** Start of DATA PROVIDED **

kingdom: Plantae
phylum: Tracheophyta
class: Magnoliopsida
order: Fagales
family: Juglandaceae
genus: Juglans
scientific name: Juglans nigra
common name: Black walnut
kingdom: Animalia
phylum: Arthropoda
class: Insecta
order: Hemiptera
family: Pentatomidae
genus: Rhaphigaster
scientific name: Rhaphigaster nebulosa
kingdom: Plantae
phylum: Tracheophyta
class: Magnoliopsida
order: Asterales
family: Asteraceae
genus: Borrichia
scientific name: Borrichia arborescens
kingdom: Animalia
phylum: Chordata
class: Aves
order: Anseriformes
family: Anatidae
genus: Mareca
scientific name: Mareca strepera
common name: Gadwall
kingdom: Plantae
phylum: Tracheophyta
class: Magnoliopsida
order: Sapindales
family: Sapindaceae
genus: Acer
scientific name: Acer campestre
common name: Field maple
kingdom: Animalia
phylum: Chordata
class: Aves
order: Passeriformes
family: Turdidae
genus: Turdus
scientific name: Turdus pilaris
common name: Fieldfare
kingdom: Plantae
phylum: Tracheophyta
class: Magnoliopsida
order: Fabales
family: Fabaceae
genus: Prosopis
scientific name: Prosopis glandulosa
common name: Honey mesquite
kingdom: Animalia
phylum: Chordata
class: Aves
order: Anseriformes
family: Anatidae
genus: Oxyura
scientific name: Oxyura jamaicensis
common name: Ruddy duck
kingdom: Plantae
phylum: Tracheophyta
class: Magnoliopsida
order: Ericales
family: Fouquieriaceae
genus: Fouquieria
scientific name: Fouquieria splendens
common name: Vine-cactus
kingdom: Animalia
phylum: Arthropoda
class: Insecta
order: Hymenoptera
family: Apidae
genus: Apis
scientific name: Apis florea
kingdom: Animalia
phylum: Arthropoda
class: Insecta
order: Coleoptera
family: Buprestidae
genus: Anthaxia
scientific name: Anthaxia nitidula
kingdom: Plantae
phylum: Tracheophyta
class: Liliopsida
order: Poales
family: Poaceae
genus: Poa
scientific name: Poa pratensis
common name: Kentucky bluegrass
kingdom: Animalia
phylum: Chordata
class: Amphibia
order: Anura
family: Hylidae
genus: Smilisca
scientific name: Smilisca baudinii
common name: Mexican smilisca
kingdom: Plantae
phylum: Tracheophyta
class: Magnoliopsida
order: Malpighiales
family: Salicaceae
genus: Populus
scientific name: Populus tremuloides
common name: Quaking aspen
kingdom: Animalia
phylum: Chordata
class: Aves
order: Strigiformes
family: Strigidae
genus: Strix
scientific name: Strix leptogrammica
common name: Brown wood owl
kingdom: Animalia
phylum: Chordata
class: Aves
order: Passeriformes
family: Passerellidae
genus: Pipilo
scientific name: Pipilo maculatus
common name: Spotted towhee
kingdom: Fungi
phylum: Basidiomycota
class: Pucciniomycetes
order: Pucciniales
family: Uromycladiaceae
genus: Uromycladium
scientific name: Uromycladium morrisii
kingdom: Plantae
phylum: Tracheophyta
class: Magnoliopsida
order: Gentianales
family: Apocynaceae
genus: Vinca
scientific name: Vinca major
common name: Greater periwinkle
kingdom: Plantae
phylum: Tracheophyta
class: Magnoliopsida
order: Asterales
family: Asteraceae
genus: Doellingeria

** End of DATA PROVIDED **

Pull every line out of the material above and copy each one word for word, keeping the original order.

EXERCISE RESPONSE =>
kingdom: Plantae
phylum: Tracheophyta
class: Magnoliopsida
order: Fagales
family: Juglandaceae
genus: Juglans
scientific name: Juglans nigra
common name: Black walnut
kingdom: Animalia
phylum: Arthropoda
class: Insecta
order: Hemiptera
family: Pentatomidae
genus: Rhaphigaster
scientific name: Rhaphigaster nebulosa
kingdom: Plantae
phylum: Tracheophyta
class: Magnoliopsida
order: Asterales
family: Asteraceae
genus: Borrichia
scientific name: Borrichia arborescens
kingdom: Animalia
phylum: Chordata
class: Aves
order: Anseriformes
family: Anatidae
genus: Mareca
scientific name: Mareca strepera
common name: Gadwall
kingdom: Plantae
phylum: Tracheophyta
class: Magnoliopsida
order: Sapindales
family: Sapindaceae
genus: Acer
scientific name: Acer campestre
common name: Field maple
kingdom: Animalia
phylum: Chordata
class: Aves
order: Passeriformes
family: Turdidae
genus: Turdus
scientific name: Turdus pilaris
common name: Fieldfare
kingdom: Plantae
phylum: Tracheophyta
class: Magnoliopsida
order: Fabales
family: Fabaceae
genus: Prosopis
scientific name: Prosopis glandulosa
common name: Honey mesquite
kingdom: Animalia
phylum: Chordata
class: Aves
order: Anseriformes
family: Anatidae
genus: Oxyura
scientific name: Oxyura jamaicensis
common name: Ruddy duck
kingdom: Plantae
phylum: Tracheophyta
class: Magnoliopsida
order: Ericales
family: Fouquieriaceae
genus: Fouquieria
scientific name: Fouquieria splendens
common name: Vine-cactus
kingdom: Animalia
phylum: Arthropoda
class: Insecta
order: Hymenoptera
family: Apidae
genus: Apis
scientific name: Apis florea
kingdom: Animalia
phylum: Arthropoda
class: Insecta
order: Coleoptera
family: Buprestidae
genus: Anthaxia
scientific name: Anthaxia nitidula
kingdom: Plantae
phylum: Tracheophyta
class: Liliopsida
order: Poales
family: Poaceae
genus: Poa
scientific name: Poa pratensis
common name: Kentucky bluegrass
kingdom: Animalia
phylum: Chordata
class: Amphibia
order: Anura
family: Hylidae
genus: Smilisca
scientific name: Smilisca baudinii
common name: Mexican smilisca
kingdom: Plantae
phylum: Tracheophyta
class: Magnoliopsida
order: Malpighiales
family: Salicaceae
genus: Populus
scientific name: Populus tremuloides
common name: Quaking aspen
kingdom: Animalia
phylum: Chordata
class: Aves
order: Strigiformes
family: Strigidae
genus: Strix
scientific name: Strix leptogrammica
common name: Brown wood owl
kingdom: Animalia
phylum: Chordata
class: Aves
order: Passeriformes
family: Passerellidae
genus: Pipilo
scientific name: Pipilo maculatus
common name: Spotted towhee
kingdom: Fungi
phylum: Basidiomycota
class: Pucciniomycetes
order: Pucciniales
family: Uromycladiaceae
genus: Uromycladium
scientific name: Uromycladium morrisii
kingdom: Plantae
phylum: Tracheophyta
class: Magnoliopsida
order: Gentianales
family: Apocynaceae
genus: Vinca
scientific name: Vinca major
common name: Greater periwinkle
kingdom: Plantae
phylum: Tracheophyta
class: Magnoliopsida
order: Asterales
family: Asteraceae
genus: Doellingeria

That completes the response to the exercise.